Eupera troglobia anatomical drawings 22 whole right view, right valve and part of right mantle lobe removed 23 gill, transverse section in its middle level 24 whole right view, right gill removed, visceral structures seen as in situ if region was transparent, peripherical structures with only topology indicated 25 palp region, ventral view, hemipalps slightly deflected 26 mantle edge, transverse section in middle level of ventral edge. Scale bars: 0.5 mm.

Figures 27–30. 

Eupera troglobia anatomical drawings 27 peri-siphonal, posterior region, right view, right gill and mantle lobe removed, siphons longitudinally sectioned, visceral structures seen as in situ 28 transition between palps and esophagus, right view, with concern to cerebral ganglia 29 pedal ganglia, dorsal view 30 gross anatomy of young specimen from gill brood pouch, right view, right mantle lobe removed. Scale bars: 0.5 mm.

Figures 31–32. 

Eupera troglobia development, paratype MZSP 153866 pregnant specimen (2–3) 31 whole right view, shell and part of right mantle mole removed, young specimens (yo) seen in marsupium of inner demibranch by translucency 32 young specimen extracted from marsupium, right view.
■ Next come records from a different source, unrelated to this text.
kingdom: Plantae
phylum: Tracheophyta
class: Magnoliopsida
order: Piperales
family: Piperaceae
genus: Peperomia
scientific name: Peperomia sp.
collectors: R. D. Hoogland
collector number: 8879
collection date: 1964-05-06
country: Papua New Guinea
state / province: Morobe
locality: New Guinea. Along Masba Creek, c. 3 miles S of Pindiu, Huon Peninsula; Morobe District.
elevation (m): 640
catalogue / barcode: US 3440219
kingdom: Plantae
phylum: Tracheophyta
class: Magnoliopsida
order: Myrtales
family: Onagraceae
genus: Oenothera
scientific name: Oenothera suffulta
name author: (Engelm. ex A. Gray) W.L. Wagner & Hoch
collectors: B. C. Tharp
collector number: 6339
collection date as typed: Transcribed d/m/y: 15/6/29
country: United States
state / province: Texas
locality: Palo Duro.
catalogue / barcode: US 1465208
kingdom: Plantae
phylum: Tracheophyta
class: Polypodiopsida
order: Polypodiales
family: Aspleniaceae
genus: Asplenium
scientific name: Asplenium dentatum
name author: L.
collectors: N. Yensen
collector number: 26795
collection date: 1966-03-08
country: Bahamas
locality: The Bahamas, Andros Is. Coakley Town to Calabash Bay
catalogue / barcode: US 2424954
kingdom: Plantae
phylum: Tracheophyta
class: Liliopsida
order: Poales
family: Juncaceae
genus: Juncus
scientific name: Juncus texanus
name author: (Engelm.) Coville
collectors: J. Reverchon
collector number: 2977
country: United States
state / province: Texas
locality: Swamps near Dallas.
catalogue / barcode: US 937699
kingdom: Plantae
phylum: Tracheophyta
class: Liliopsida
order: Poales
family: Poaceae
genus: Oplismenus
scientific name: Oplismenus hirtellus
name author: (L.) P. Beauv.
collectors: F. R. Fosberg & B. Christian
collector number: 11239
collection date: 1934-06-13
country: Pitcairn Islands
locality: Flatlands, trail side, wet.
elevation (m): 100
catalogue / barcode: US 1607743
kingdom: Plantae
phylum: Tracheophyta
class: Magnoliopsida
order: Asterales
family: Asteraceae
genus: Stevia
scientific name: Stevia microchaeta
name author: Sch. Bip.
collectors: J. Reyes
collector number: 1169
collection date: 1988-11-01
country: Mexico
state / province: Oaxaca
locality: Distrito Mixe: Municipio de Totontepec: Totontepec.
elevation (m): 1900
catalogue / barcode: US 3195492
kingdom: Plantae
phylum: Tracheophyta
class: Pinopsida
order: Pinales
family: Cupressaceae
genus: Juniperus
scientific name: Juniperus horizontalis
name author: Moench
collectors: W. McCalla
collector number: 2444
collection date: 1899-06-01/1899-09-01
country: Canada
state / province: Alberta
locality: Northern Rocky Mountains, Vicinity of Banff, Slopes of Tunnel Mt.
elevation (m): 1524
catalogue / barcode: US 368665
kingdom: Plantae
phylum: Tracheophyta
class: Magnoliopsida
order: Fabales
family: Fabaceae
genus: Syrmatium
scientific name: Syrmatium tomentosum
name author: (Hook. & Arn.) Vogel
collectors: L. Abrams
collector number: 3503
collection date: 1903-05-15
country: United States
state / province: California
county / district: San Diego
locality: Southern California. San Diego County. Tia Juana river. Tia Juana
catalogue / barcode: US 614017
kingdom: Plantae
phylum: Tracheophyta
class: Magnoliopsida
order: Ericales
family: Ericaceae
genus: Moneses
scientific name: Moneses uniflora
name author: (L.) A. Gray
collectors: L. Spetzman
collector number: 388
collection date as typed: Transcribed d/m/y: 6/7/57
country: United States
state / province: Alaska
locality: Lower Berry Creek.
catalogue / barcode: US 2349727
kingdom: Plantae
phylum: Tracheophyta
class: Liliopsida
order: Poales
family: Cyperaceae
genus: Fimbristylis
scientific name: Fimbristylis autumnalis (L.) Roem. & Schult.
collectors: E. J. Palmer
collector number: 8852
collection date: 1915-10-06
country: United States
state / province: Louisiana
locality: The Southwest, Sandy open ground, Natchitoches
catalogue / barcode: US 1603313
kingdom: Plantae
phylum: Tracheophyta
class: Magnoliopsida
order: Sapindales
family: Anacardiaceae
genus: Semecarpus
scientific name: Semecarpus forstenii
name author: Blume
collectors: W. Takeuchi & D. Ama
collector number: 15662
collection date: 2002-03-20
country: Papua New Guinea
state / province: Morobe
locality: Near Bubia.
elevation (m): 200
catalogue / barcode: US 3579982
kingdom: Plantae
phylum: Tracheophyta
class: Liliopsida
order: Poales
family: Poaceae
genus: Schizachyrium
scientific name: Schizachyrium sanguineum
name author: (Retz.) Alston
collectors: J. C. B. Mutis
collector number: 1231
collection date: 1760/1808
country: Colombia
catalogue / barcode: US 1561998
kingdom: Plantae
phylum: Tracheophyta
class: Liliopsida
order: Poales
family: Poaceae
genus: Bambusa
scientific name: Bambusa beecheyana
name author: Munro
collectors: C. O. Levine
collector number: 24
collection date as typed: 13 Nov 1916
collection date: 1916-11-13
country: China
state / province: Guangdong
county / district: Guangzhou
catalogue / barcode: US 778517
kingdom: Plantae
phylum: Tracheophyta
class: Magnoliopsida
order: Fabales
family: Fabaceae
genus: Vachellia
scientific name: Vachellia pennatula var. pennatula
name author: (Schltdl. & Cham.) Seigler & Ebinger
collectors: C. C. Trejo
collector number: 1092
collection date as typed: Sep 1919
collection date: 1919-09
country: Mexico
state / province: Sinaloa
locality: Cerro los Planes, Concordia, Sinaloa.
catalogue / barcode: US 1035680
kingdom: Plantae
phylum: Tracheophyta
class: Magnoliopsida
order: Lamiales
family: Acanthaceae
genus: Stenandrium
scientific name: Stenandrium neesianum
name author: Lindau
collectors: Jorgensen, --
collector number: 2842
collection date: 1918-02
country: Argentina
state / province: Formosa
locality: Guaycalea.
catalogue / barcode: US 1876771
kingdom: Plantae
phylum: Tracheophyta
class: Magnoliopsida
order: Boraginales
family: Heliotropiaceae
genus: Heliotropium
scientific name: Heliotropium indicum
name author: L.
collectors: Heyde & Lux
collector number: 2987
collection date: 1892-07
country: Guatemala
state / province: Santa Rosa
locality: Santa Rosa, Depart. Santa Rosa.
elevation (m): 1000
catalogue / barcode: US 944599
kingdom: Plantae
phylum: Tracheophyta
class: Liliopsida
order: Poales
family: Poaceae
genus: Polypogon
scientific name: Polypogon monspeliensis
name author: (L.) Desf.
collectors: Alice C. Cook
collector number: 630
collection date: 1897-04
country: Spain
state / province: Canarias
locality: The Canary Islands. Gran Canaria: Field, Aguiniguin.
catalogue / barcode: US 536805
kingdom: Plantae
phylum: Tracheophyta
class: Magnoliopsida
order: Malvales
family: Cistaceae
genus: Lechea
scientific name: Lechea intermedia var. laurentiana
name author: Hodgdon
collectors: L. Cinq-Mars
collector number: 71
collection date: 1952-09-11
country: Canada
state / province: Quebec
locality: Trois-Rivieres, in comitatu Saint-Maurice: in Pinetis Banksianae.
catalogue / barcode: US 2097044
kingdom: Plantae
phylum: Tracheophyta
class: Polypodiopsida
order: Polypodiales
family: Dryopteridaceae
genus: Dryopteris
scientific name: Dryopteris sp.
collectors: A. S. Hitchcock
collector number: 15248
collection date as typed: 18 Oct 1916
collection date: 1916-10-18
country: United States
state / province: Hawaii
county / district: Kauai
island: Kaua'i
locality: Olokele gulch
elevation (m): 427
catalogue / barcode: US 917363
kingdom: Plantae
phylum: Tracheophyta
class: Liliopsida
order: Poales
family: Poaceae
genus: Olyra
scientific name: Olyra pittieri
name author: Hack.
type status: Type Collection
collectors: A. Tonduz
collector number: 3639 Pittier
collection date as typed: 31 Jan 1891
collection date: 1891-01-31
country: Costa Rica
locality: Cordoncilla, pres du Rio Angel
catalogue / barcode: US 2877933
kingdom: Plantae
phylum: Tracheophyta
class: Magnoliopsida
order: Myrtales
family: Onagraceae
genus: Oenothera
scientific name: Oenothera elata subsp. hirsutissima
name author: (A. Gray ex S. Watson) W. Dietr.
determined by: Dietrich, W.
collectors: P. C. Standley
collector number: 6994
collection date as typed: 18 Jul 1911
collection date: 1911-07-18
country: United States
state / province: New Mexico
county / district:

Scale bars: 1 mm.

Figure 33. 

Location of the Casa de Pedra cave A South America, with Brazilian states highlighted B Tocantins state with Lagoa da Confusão municipality highlighted in white lines C aerial view from the Lagoa da Confusão region, where the urban area and the karst lake are visible; red star indicating the location of the Casa de Pedra cave D Casa de Pedra cave; red star indicating the location of Eupera troglobia sp. nov.

Figure 34. 

Lagoa da Confusão karst area A limestone outcrops close to the Lagoa da Confusão karst lake. The dark blue indicates the floodplain (not flooded in the moment of the photograph) and the dark blue indicates those flooded areas. The arrow indicates the main entrance of the Casa de Pedra cave B outcrop where the Casa de Pedra cave is located; 1. indicates the main entrance of the cave; 2. Upper entrance.

Figure 35. 

Casa de Pedra cave A secondary upper entrance of the cave B cave chamber that was partially flooded C area inside the cave where specimens of E. troglobia sp. nov. were found D detail of the consolidated sediment indicating the area where submerged specimens of E. troglobia sp. nov. were found E E. troglobia sp. nov. specimens in situ exposed to the air F same, detail of an air exposed specimen, with a harvestman (Eusarcus sp.) near it G in situ submerged specimens of E. troglobia sp. nov. H location of a submerged specimen of E. troglobia sp. nov.